A group of cells that carp hollow spaces called ventricles in the brain seems to trigger this wave of brain activity similar to that of EMR. These ependymal cells plunge finger-like eyelashes into the cerebrospinal fluid that bathes the ventricles and the central nervous system. The researchers found that the cells appeared to beat their eyelashes faster when the amount of a well-known hormone that promotes sleep, called the hormone-concentrating melanin, increases in the fluid.
It is not known how ependymal cells communicate with the rest of the brain to trigger an activity similar to that of EMR. Such cells are also present in mammals, but no one has yet been able to see this as deeply in the brains of sleepy mammals to determine whether cells play a role in sleep. However, knowing these cells could help researchers develop better sleep aids, says Leung.
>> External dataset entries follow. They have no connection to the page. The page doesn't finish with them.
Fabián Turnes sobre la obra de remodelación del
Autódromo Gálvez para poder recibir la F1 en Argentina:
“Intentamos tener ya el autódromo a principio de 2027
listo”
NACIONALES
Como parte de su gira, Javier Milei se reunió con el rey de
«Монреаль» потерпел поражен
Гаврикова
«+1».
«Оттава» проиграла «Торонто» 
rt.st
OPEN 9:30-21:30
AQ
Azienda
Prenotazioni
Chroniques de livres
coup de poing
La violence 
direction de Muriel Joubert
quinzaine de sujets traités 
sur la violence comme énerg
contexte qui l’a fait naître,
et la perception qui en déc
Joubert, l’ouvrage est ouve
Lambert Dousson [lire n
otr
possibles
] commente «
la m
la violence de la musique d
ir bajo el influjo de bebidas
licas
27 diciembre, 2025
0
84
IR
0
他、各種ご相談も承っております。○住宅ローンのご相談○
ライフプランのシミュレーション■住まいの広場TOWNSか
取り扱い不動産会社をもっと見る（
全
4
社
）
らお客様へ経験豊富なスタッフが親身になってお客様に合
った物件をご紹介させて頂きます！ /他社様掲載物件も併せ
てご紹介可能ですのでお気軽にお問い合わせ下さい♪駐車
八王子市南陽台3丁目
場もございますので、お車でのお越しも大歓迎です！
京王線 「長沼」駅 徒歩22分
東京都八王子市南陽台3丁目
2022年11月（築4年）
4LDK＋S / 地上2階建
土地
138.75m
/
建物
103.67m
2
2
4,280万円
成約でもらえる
As in mammals, whole bodies of zebrafish are affected during sleep. Their muscles relax during sleep and their heart slows down to about 200 beats per minute when they are awake at around 110 to 120 beats per minute when they sleep during slow wave-shaped sleep. During REM sleep, the heart slows even further, at around 90 beats per minute, and loses its regular rhythm. And the muscles of the fish relax completely. The only characteristic missing from the fish is the rapid movement of the eyes. The co-author of the study, Philippe Mourrain, a biologist at the Stanford University School of Medicine, said his eyes were returning to their orbits.
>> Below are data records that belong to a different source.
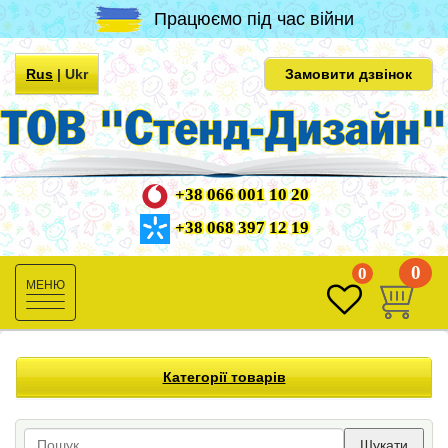
Працюємо під час війни
Rus
|
Ukr
Замовити дзвінок
+38 066 001 10 20
+38 068 397 12 19
0
0
Toggle
navigation
Категорії товарів
Шукати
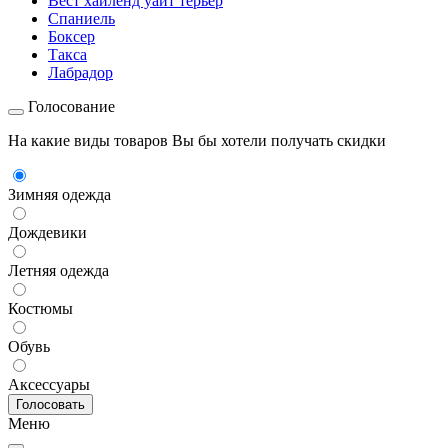
Вест хайленд уайт терьер
Спаниель
Боксер
Такса
Лабрадор
Голосование
На какие виды товаров Вы бы хотели получать скидки
Зимняя одежда
Дождевики
Летняя одежда
Костюмы
Обувь
Аксессуары
Меню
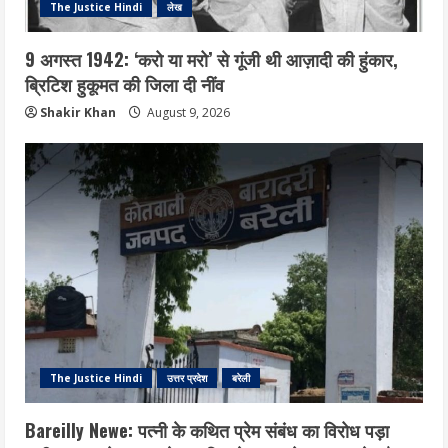
The Justice Hindi
लेख
9 अगस्त 1942: ‘करो या मरो’ से गूंजी थी आज़ादी की हुंकार,
ब्रिटिश हुकूमत की जिला दी नींव
Shakir Khan
August 9, 2026
The Justice Hindi
उत्तर प्रदेश
बरेली
Bareilly Newe: पत्नी के कथित प्रेम संबंध का विरोध पड़ा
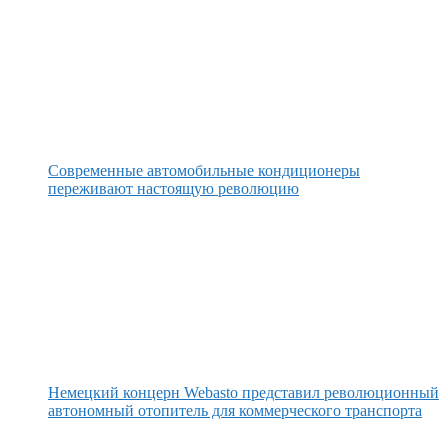
Современные автомобильные кондиционеры
переживают настоящую революцию
Немецкий концерн Webasto представил революционный
автономный отопитель для коммерческого транспорта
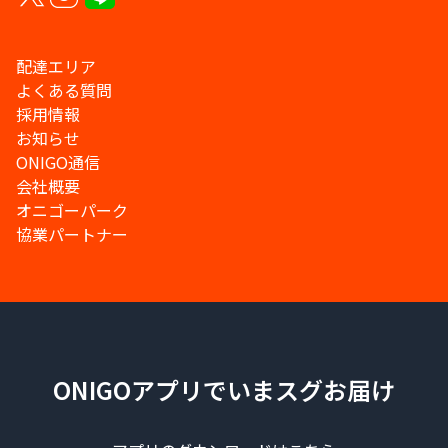
配達エリア
よくある質問
採用情報
お知らせ
ONIGO通信
会社概要
オニゴーパーク
協業パートナー
ONIGOアプリでいまスグお届け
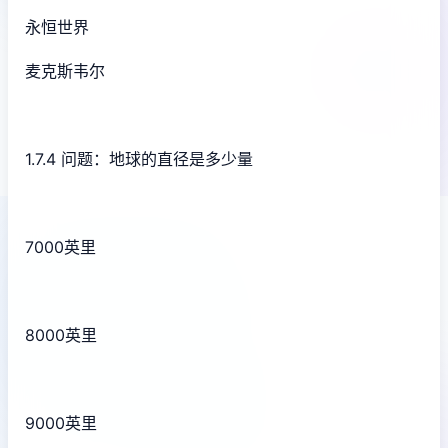
永恒世界
麦克斯韦尔
1.7.4 问题：地球的直径是多少量
7000英里
8000英里
9000英里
Lack of eye movement could indicate that parts of the brain that treat emotions, such as the amygdala, are not as active in zebrafish as in mammals, said Allan Pack, sleep researcher, of the Perelman School of Medicine, University of Pennsylvania. With their monitoring of brain activity, researchers have pushed sleep research "to a higher level," says Pack, and "they present fairly compelling evidence" of a slow sleep pattern similar to that paradoxical sleep in fish.
Researchers' involvement of the entire body of evidence reinforces the argument that fish sleep is similar to that of mammals, says neuroscientist Paul Shaw of the University of Washington School of Medicine in St. Louis. In all the bodies known to doze, "sleep is manifest everywhere" in the body, he says.
Future experiments could show why lack of sleep or lack of Z contributes to people's health problems, such as obesity, heart disease and diabetes.